Flood geology is based on a literal interpretation of the flood narrative in the Book of Genesis (Genesis 6–9). The narrative begins with God's decision to bring a deluge which will wipe out all life on earth except for those to be saved on Noah's Ark. In the 600th year of Noah's life God opens the "fountains of the deep" and the "windows of Heaven" and causes rain to fall on the earth for 40 days and nights. The flood increases for 150 days and covers "all the high mountains under heaven," at which point the Ark grounds on the mountains.

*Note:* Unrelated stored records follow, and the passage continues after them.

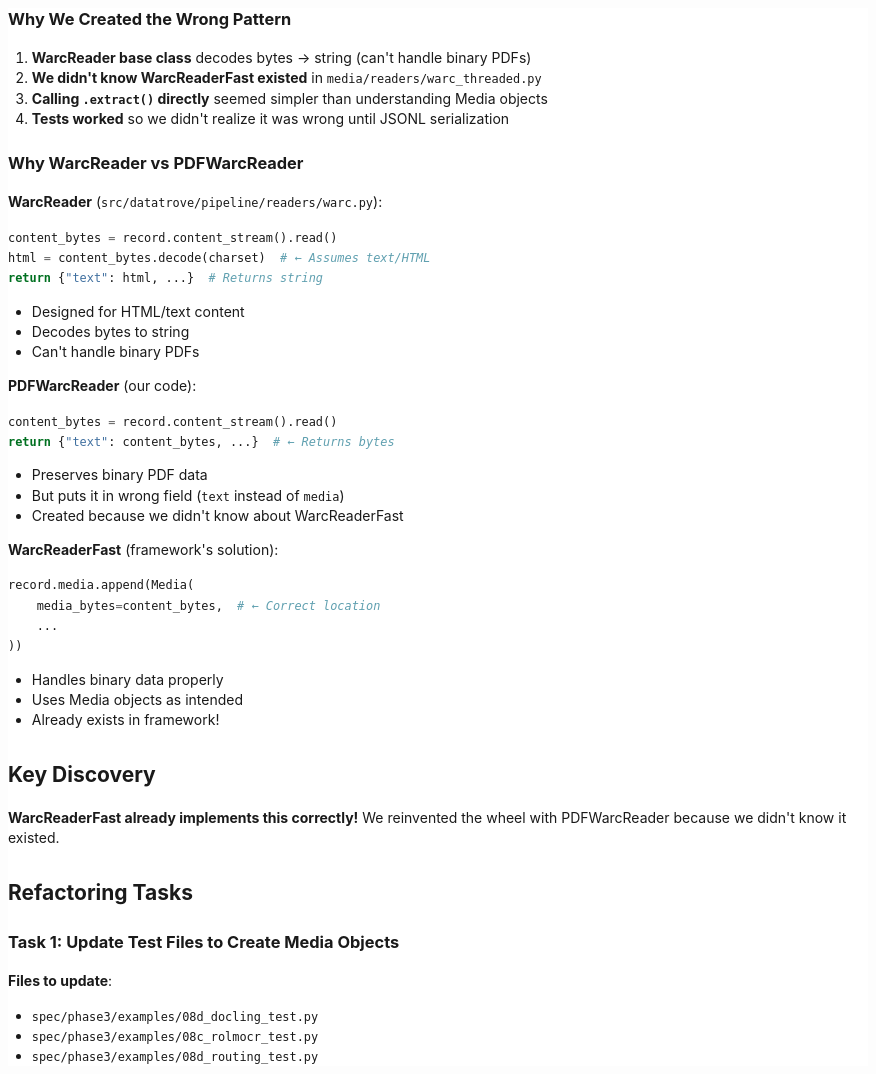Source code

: ### Why We Created the Wrong Pattern

1. **WarcReader base class** decodes bytes → string (can't handle binary PDFs)
2. **We didn't know WarcReaderFast existed** in `media/readers/warc_threaded.py`
3. **Calling `.extract()` directly** seemed simpler than understanding Media objects
4. **Tests worked** so we didn't realize it was wrong until JSONL serialization

### Why WarcReader vs PDFWarcReader

**WarcReader** (`src/datatrove/pipeline/readers/warc.py`):
```python
content_bytes = record.content_stream().read()
html = content_bytes.decode(charset)  # ← Assumes text/HTML
return {"text": html, ...}  # Returns string
```
- Designed for HTML/text content
- Decodes bytes to string
- Can't handle binary PDFs

**PDFWarcReader** (our code):
```python
content_bytes = record.content_stream().read()
return {"text": content_bytes, ...}  # ← Returns bytes
```
- Preserves binary PDF data
- But puts it in wrong field (`text` instead of `media`)
- Created because we didn't know about WarcReaderFast

**WarcReaderFast** (framework's solution):
```python
record.media.append(Media(
    media_bytes=content_bytes,  # ← Correct location
    ...
))
```
- Handles binary data properly
- Uses Media objects as intended
- Already exists in framework!

## Key Discovery

**WarcReaderFast already implements this correctly!** We reinvented the wheel with PDFWarcReader because we didn't know it existed.

## Refactoring Tasks

### Task 1: Update Test Files to Create Media Objects

**Files to update**:
- `spec/phase3/examples/08d_docling_test.py`
- `spec/phase3/examples/08c_rolmocr_test.py`
- `spec/phase3/examples/08d_routing_test.py`
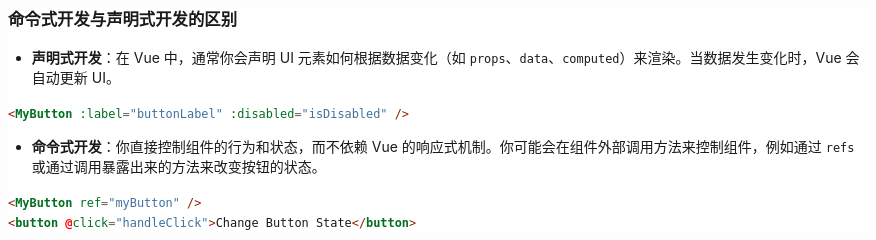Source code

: ### 命令式开发与声明式开发的区别
- **声明式开发**：在 Vue 中，通常你会声明 UI 元素如何根据数据变化（如 `props`、`data`、`computed`）来渲染。当数据发生变化时，Vue 会自动更新 UI。
```html
<MyButton :label="buttonLabel" :disabled="isDisabled" />
```
- **命令式开发**：你直接控制组件的行为和状态，而不依赖 Vue 的响应式机制。你可能会在组件外部调用方法来控制组件，例如通过 `refs` 或通过调用暴露出来的方法来改变按钮的状态。
```html
<MyButton ref="myButton" />
<button @click="handleClick">Change Button State</button>
```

The waters then retreat for 150 days, the earth dries, and Noah and his family and the animals and birds emerge to re-establish life on earth. (Seeley states that the authors of Genesis, like other peoples of the ancient Near East, conceived the earth as a flat, circular disk, floating like a bubble in a limitless expanse of water, with a solid sky (the firmament) separating the dry land inhabited by man and the other animals from the surrounding waters; when God opens the "windows of heaven" and the "fountains of the Deep", it is these waters which enter and flood the world).
Genesis also contains a chronology which places the Flood in the year 1656 after Creation in the standard Hebrew text (the Masoretic text - other texts have slightly different chronologies). Correlating this with a date in the modern calendar has proven contentious - there have been over two hundred attempts, with outcomes varying from 2304 to 6934 years BC — but modern flood geology attempts to fit geological time within the framework of a "young" Earth.

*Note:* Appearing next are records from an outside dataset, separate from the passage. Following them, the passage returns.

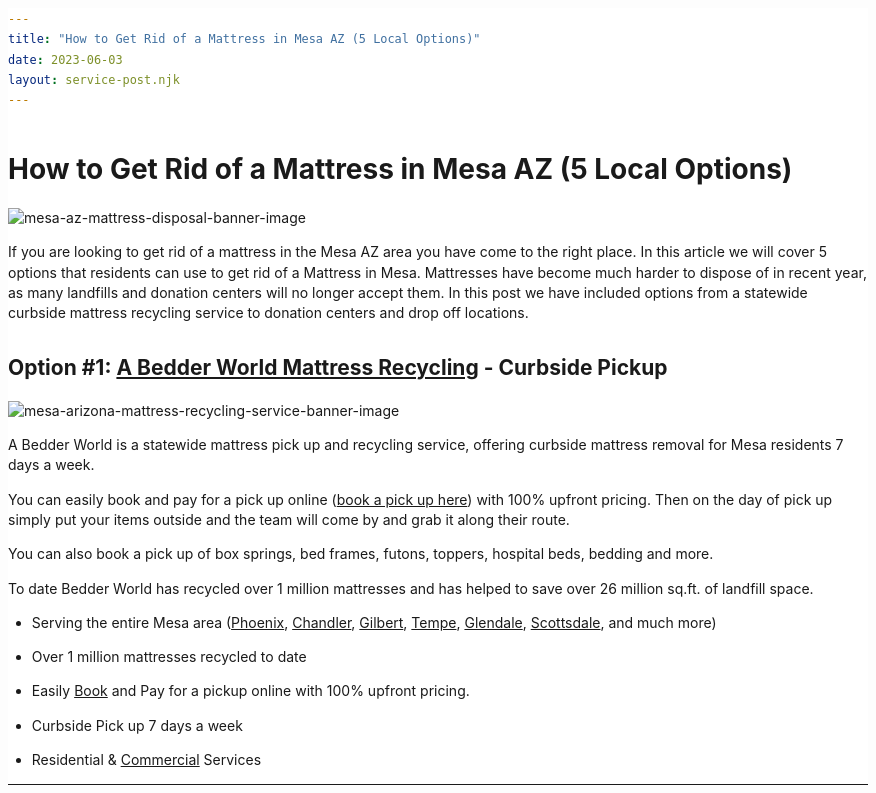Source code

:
 ```yaml
---
title: "How to Get Rid of a Mattress in Mesa AZ (5 Local Options)"
date: 2023-06-03
layout: service-post.njk
---
```


# How to Get Rid of a Mattress in Mesa AZ (5 Local Options)

![mesa-az-mattress-disposal-banner-image](/images/blog/Most-Attractive-Youtube-Thumbnail-2023-03-17T200822.875-1024x576.png)

If you are looking to get rid of a mattress in the Mesa AZ area you have come to the right place. In this article we will cover 5 options that residents can use to get rid of a Mattress in Mesa. Mattresses have become much harder to dispose of in recent year, as many landfills and donation centers will no longer accept them. In this post we have included options from a statewide curbside mattress recycling service to donation centers and drop off locations.

## Option #1: [A Bedder World Mattress Recycling](https://www.abedderworld.com/mattress-disposal-mesa-az/) - Curbside Pickup

![mesa-arizona-mattress-recycling-service-banner-image](/images/blog/Screen-Shot-2023-03-17-at-8.50.54-AM-1024x564.png)

A Bedder World is a statewide mattress pick up and recycling service, offering curbside mattress removal for Mesa residents 7 days a week.

You can easily book and pay for a pick up online ([book a pick up here](https://www.abedderworld.com/book-online/)) with 100% upfront pricing. Then on the day of pick up simply put your items outside and the team will come by and grab it along their route.

You can also book a pick up of box springs, bed frames, futons, toppers, hospital beds, bedding and more.

To date Bedder World has recycled over 1 million mattresses and has helped to save over 26 million sq.ft. of landfill space.

- Serving the entire Mesa area ([Phoenix](https://www.abedderworld.com/phoenix-mattress-disposal.html/), [Chandler](https://www.abedderworld.com/mattress-disposal-chandler-az/), [Gilbert](https://www.abedderworld.com/mattress-disposal-gilbert-az/), [Tempe](https://www.abedderworld.com/mattress-disposal-tempe-az/), [Glendale](https://www.abedderworld.com/Glendale-AZ), [Scottsdale](https://www.abedderworld.com/mattress-disposal-scottsdale-az/), and much more)

- Over 1 million mattresses recycled to date

- Easily [Book](https://www.abedderworld.com/book-online/) and Pay for a pickup online with 100% upfront pricing.

- Curbside Pick up 7 days a week

- Residential & [Commercial](https://www.abedderworld.com/commercial/) Services

* * *
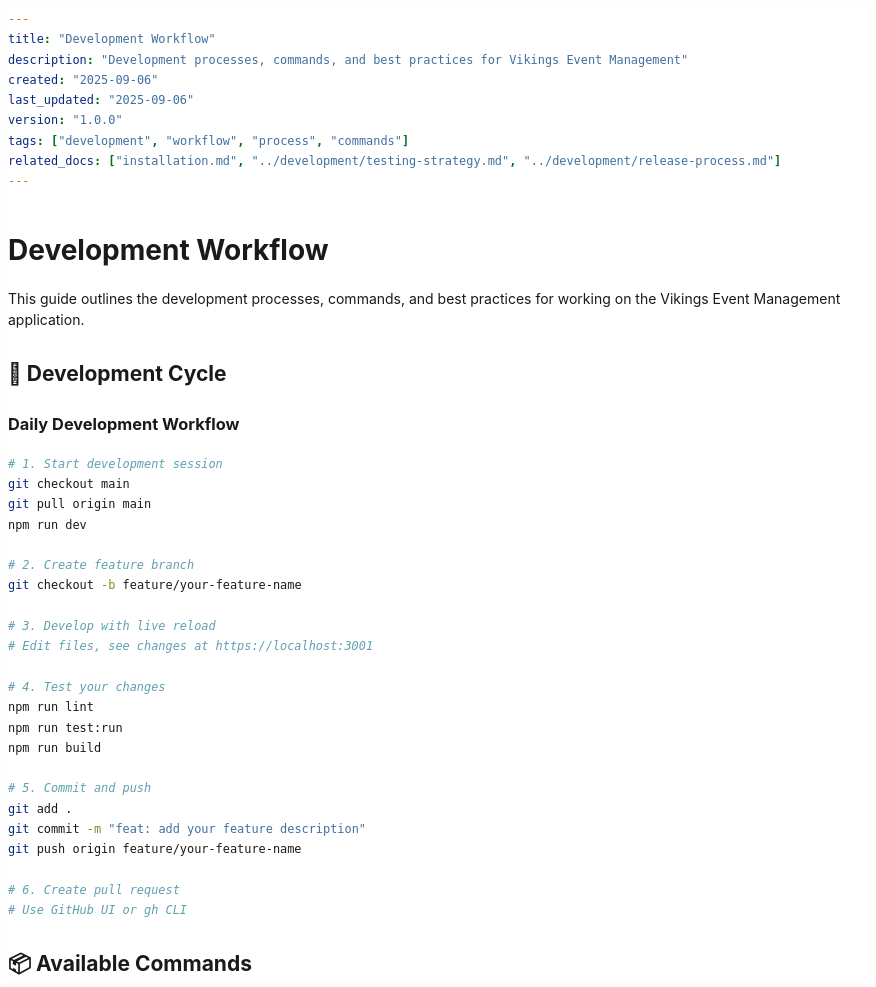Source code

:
 ```yaml
---
title: "Development Workflow"
description: "Development processes, commands, and best practices for Vikings Event Management"
created: "2025-09-06"
last_updated: "2025-09-06"
version: "1.0.0"
tags: ["development", "workflow", "process", "commands"]
related_docs: ["installation.md", "../development/testing-strategy.md", "../development/release-process.md"]
---
```


# Development Workflow

This guide outlines the development processes, commands, and best practices for working on the Vikings Event Management application.

## 🔄 Development Cycle

### Daily Development Workflow
```bash
# 1. Start development session
git checkout main
git pull origin main
npm run dev

# 2. Create feature branch
git checkout -b feature/your-feature-name

# 3. Develop with live reload
# Edit files, see changes at https://localhost:3001

# 4. Test your changes
npm run lint
npm run test:run
npm run build

# 5. Commit and push
git add .
git commit -m "feat: add your feature description"
git push origin feature/your-feature-name

# 6. Create pull request
# Use GitHub UI or gh CLI
```

## 📦 Available Commands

Biblical scholars believe that the flood story was written around 550–450 BC as a reworking of the ancient Mesopotamian myth of the flood-hero Utnapishtim. For the ancient author or authors, the purpose of the story was theological, elevating Hebrew monotheism over Babylonian polytheism. Within the overall narrative of the Genesis, the Flood mirrors, but in reverse, God's creation of "the heavens and the earth" in Genesis 1. That story tells how God creates an Earth which is good, but which becomes corrupted with violence, until in Genesis 6 he decides to destroy all life. He does this by opening the "windows of the firmament" and the "fountains of the Deep" and allowing the waters of the cosmos in. The chronology of the Flood replicates the chronology of the seven days of Creation: it begins in the second month, equivalent to the second day of Creation, the day on which the firmament was created; the waters then rise for 150 days (five months of 30 days each), until at the end of six months (equivalent to the six days of creative work in Genesis 1) the ark grounds on the highest mountain peak. (To underline the point, Noah's name means "rest" in Hebrew). After a month of rest (the equivalent of the seventh day of the Creation story), the waters recede for 150 days/five months as the world is "re-created": in the sixth month Noah waits, and in the seventh he and the animals exit the ark and give thanks to God.
Belief in a global Flood and a 6000 year history for the Earth had been largely abandoned by the mid-19th century. Their revival and rapid growth in the United States can be dated to the early 20th century, including, in a contemporary form, by Answers in Genesis:
The debate about the age of the earth is ultimately a question of whose word we are going to trust: the all-knowing truthful Creator who has given us His inerrant book (the Bible) or finite, sinful creatures who give us their books that contain errors and therefore are frequently revised. If you firmly trust and carefully read the Bible and become informed on creationist interpretations of the geological record, you can easily see how the rocks of the earth powerfully confirm the Bible’s teaching, both about Noah’s Flood and a young earth.